At Athensborn, we’re currently offering a new service:
Placenta Encapsulation. AKA, “after my baby’s birth, I’m going to eat my placenta.”
Now, before you react like my dad did when I explained to him exactly what that meant (“But that’s cannibalism!”) please hear me out.
The placenta is an organ that is created during your pregnancy, and grows alongside your little one until birth. It attaches to the wall of the uterus and is responsible for providing baby all of his/her nutrients and oxygen. Placentas are thought to be full of hormones and nutrients that can contribute to postpartum healing, mood stabilization, healthy milk supply, and energy levels. Now, full disclosure: the bulk of the current evidence pointing to these benefits is anecdotal, meaning women who took placenta pills commonly report these things. There simply haven't been enough peer-reviewed studies done on these specific benefits, which means that there is not yet scientific backing for it. We encourage each of our clients to talk to their healthcare provider, talk to anyone they know who has experienced this, and read the research that is out there and decide for themselves if this is right for them.
There’s more great information about the placenta here, and you can also learn about the placenta services we offer. But before you do that, I’d like to share some of my personal thoughts about placentophagy (ingestion of the placenta).

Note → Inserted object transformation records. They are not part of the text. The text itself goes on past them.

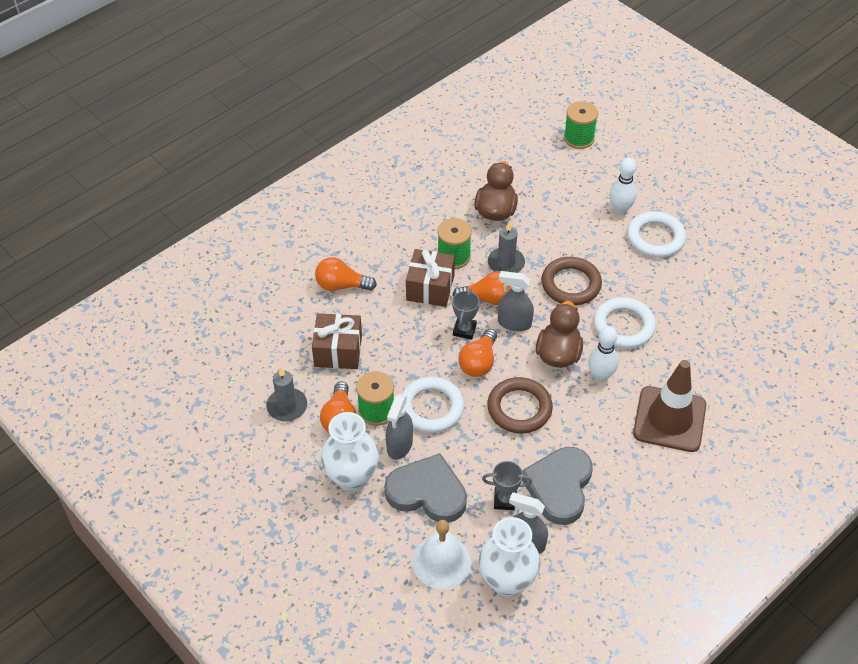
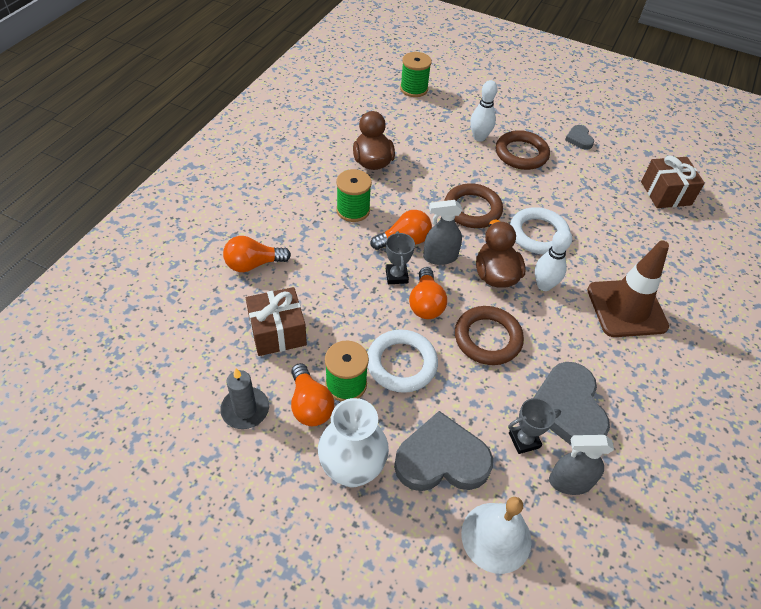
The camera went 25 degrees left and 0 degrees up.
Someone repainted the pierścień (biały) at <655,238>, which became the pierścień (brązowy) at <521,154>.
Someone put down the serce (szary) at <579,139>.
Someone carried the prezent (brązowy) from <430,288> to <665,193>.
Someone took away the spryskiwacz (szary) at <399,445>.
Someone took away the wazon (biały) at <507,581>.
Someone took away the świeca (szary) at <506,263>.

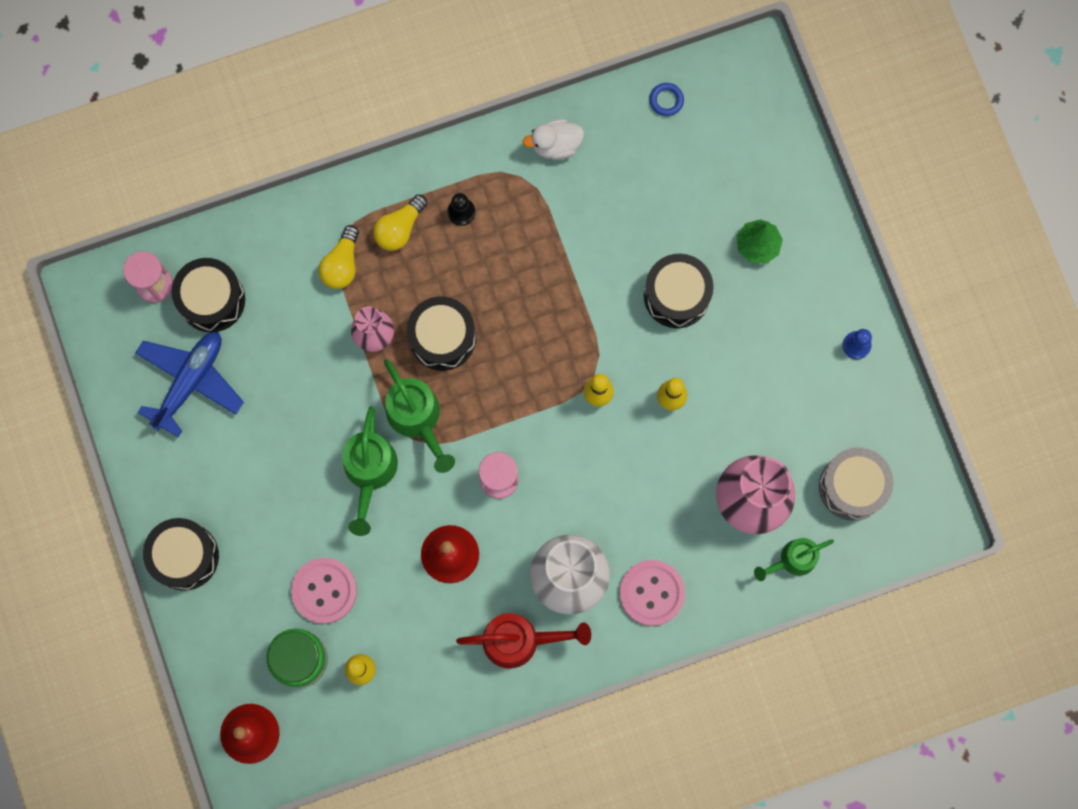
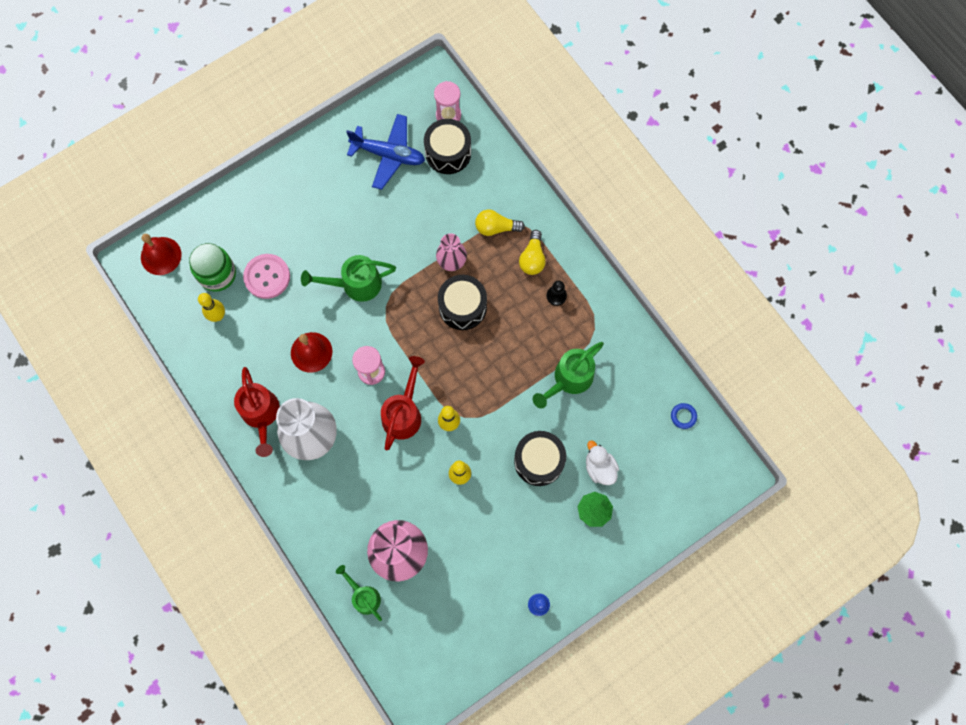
The camera went 75 degrees right and 5 degrees down.
Someone put down the konewka (czerwony) at <404,413>.
Someone rotated the żarówka (żółty) at <400,228> by 105 degrees counterclockwise.
Someone carried the konewka (zielony) from <417,419> to <569,379>.
Someone carried the kaczka (biały) from <555,145> to <599,468>.
Someone took away the bęben (czarny) at <184,556>.
Someone took away the guzik (różowy) at <652,593>.
Someone took away the bęben (szary) at <852,487>.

The first thing I’d like to share is that I’ve never eaten my own placenta. I have no first-hand evidence of any of this, I can’t tell you what it tastes like, I can’t tell you how it made me feel. But I feel like that’s really not important, because my body is different from yours. My births were different than yours, and my postpartum experience was different than yours - every woman experiences each of these monumental life events in a unique way, and owns her own experience. No one can tell you with certainty how taking placenta pills is going to make you feel, nor should they.
The second thing I want to share is that before I began my research into placenta encapsulation and took my training course through IPPA (International Placenta and Postpartum Association) I was not interested in eating my placenta. It didn’t weird me out if someone else wanted to eat theirs, but I didn’t feel like I needed to eat mine. And that’s totally cool. No one should tell you that you have to eat your placenta. Again, this is an experience that each woman has to own and decide for herself.

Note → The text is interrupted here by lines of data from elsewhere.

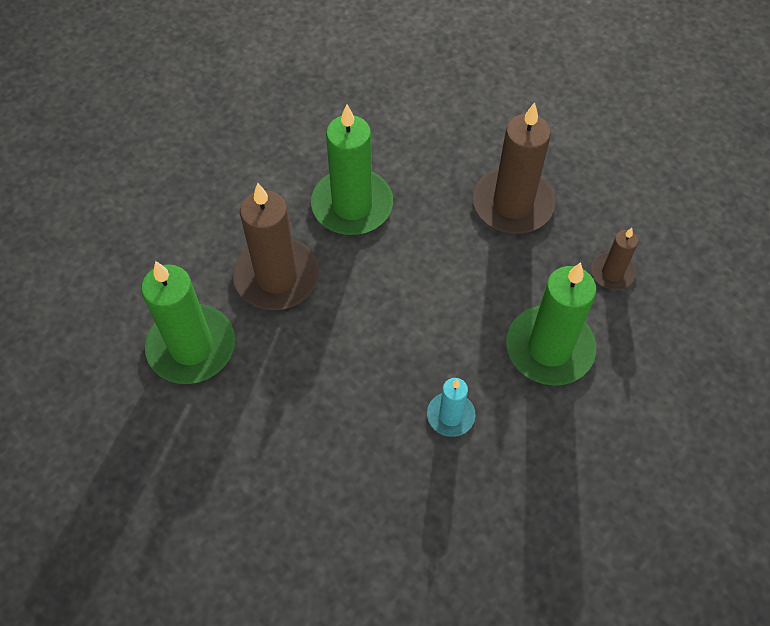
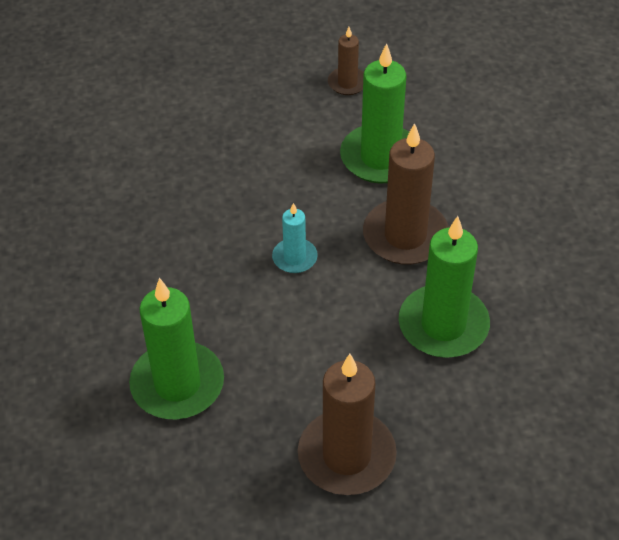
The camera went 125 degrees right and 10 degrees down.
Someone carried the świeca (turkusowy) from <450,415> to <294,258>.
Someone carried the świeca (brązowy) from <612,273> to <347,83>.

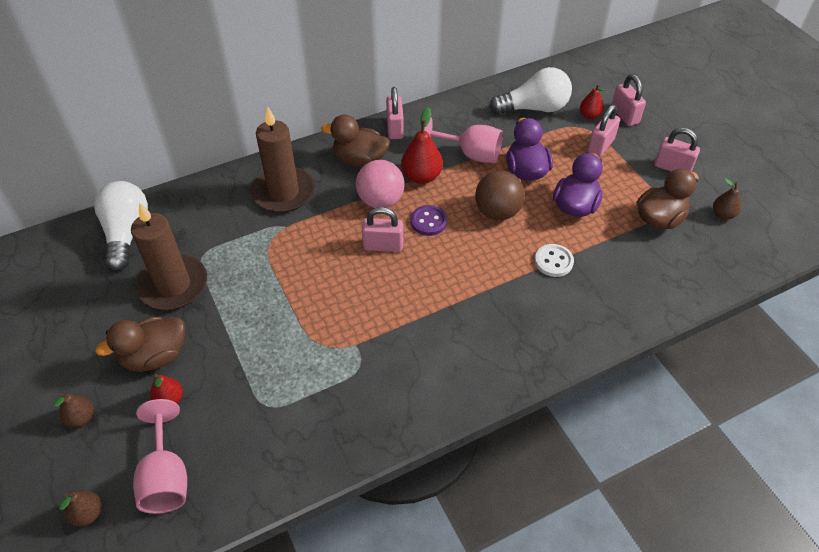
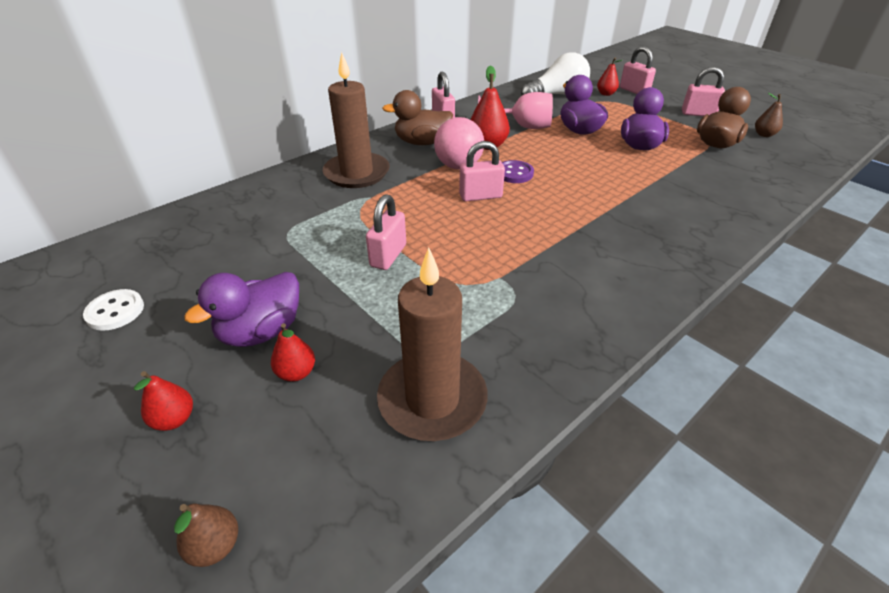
The camera went 15 degrees left and 10 degrees down.
Someone carried the guzik (biały) from <553,261> to <115,311>.
Someone repainted the gruszka (brązowy) at <81,418>, which became the gruszka (czerwony) at <174,419>.
Someone repainted the kaczka (brązowy) at <155,356>, which became the kaczka (fioletowy) at <261,331>.
Someone carried the kłódka (różowy) from <600,146> to <388,255>.
Someone carried the świeca (brązowy) from <173,285> to <432,399>.
Someone took away the żarówka (biały) at <126,233>.
Someone took away the kielich (różowy) at <166,477>.
Someone took away the piłka (brązowy) at <497,212>.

My third and final thought to share is that if I have another baby, I’m absolutely going to encapsulate my placenta. I’m going to see if it keeps me from feeling like I’m losing my mind in my early postpartum days, because I know what that feels like and I’m willing to do almost anything to avoid it. I’m going to make myself a placenta tincture to see if it will do anything to alleviate the menstrual-related migraines I’ve gotten nearly every month for decades. I’m going to carry that tincture with me into menopause and see how it treats me as I enter that vulnerable and powerful time of my life.

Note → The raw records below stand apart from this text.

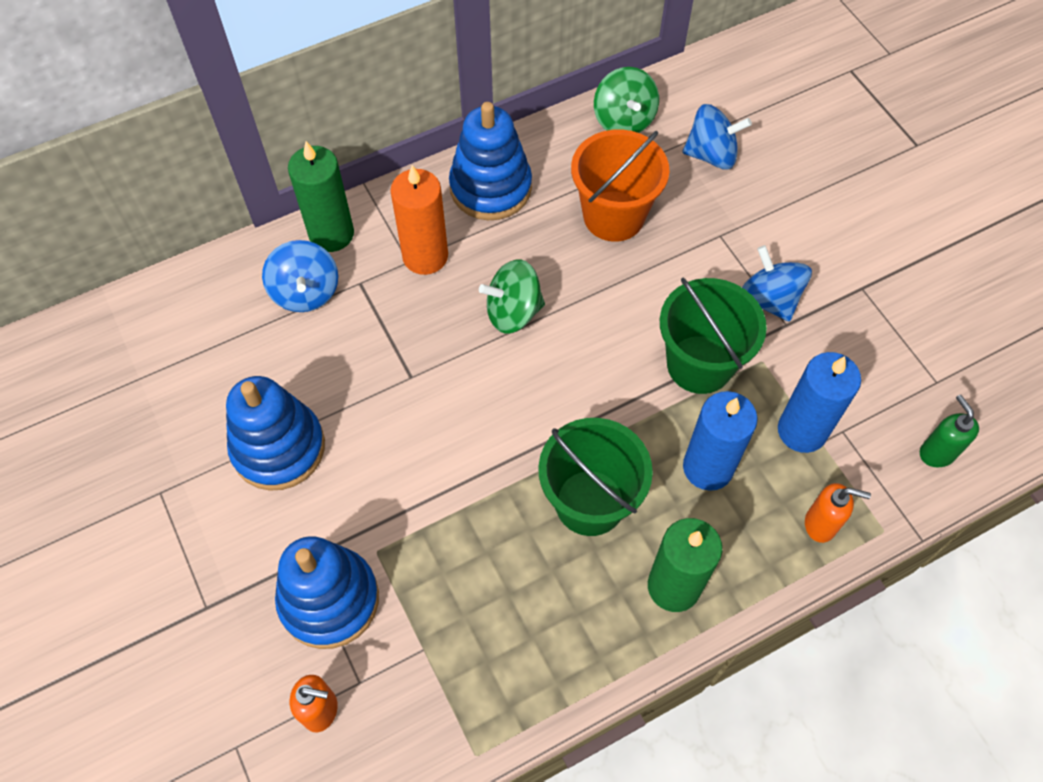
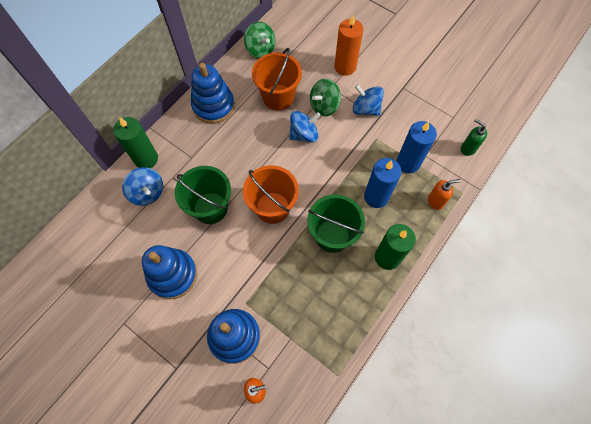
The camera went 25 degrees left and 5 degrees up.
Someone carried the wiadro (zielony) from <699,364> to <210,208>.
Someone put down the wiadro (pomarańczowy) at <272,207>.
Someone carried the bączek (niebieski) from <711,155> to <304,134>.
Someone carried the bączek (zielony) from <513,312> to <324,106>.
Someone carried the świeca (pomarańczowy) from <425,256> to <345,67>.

Y’all, I don’t see myself as a hippie. I really don’t (please ignore the fact that I cloth diapered my babies and make my own soap and deodorant. Those were totally financial decisions. Oh, and I recycle anything with a triangle on it. And, I compost and plant a garden every spring. You know what, I’m ruining my “I’m not a hippie!” case, nevermind.) The point is, I’ve read the research. I’ve looked into it, I’ve explored the possibilities, I’ve learned about the process, and I’m on board with it.
Please, please know that I would never presume to tell anyone else what to do. Just as with all of our labor and postpartum clients, I will tell anyone interested in our placenta services what their options and choices are, and leave it up to them to decide. That’s how we operate here at AthensBorn. And I wouldn’t have it any other way!